↓↓↓

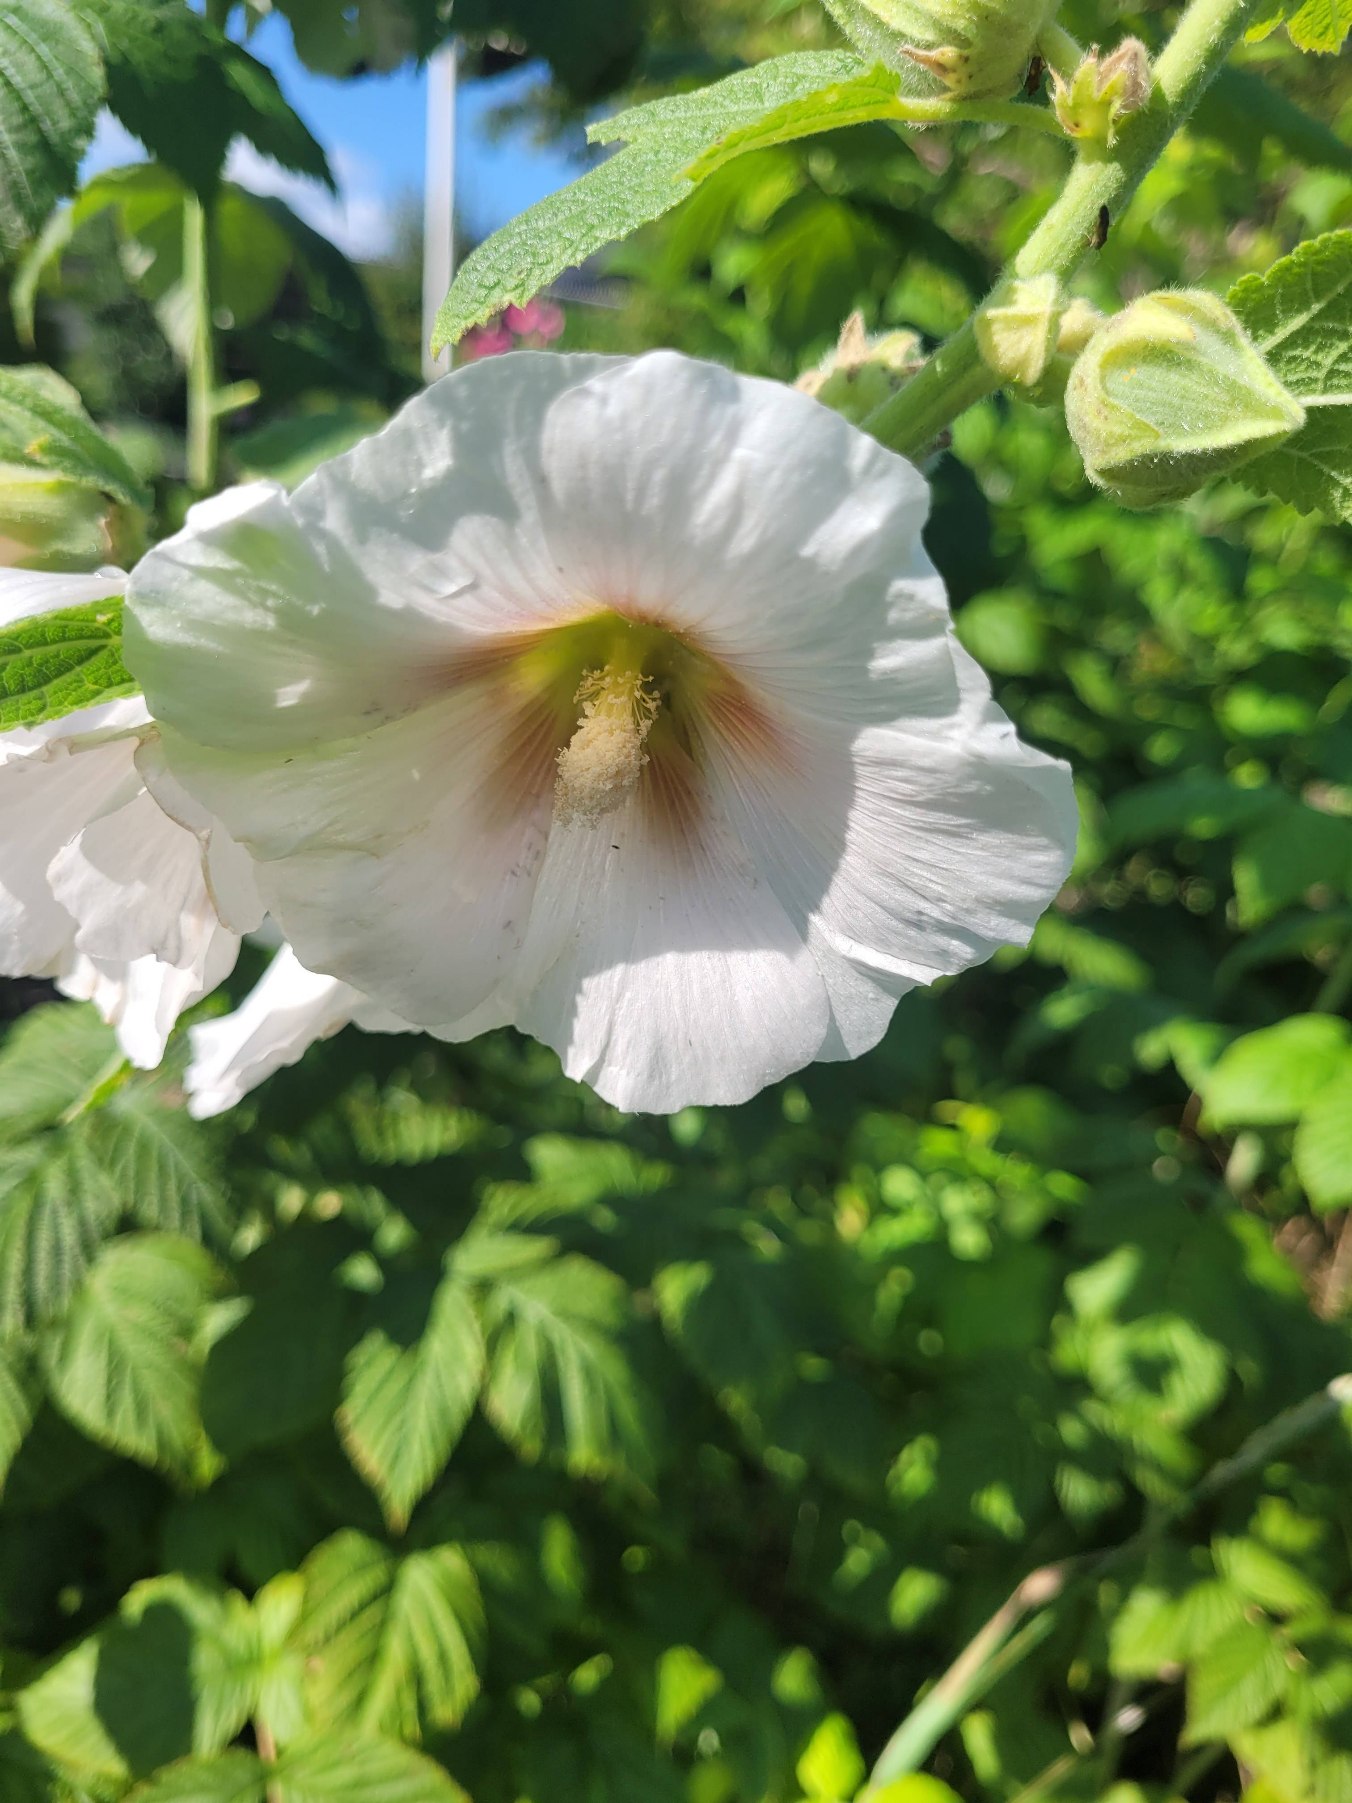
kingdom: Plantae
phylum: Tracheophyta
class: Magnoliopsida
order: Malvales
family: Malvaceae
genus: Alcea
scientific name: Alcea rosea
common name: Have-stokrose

↑↑↑

CHALLENGE →
Return every line of text from the rows above unchanged, leaving the pictures out.

RESULT BELOW →
kingdom: Plantae
phylum: Tracheophyta
class: Magnoliopsida
order: Malvales
family: Malvaceae
genus: Alcea
scientific name: Alcea rosea
common name: Have-stokrose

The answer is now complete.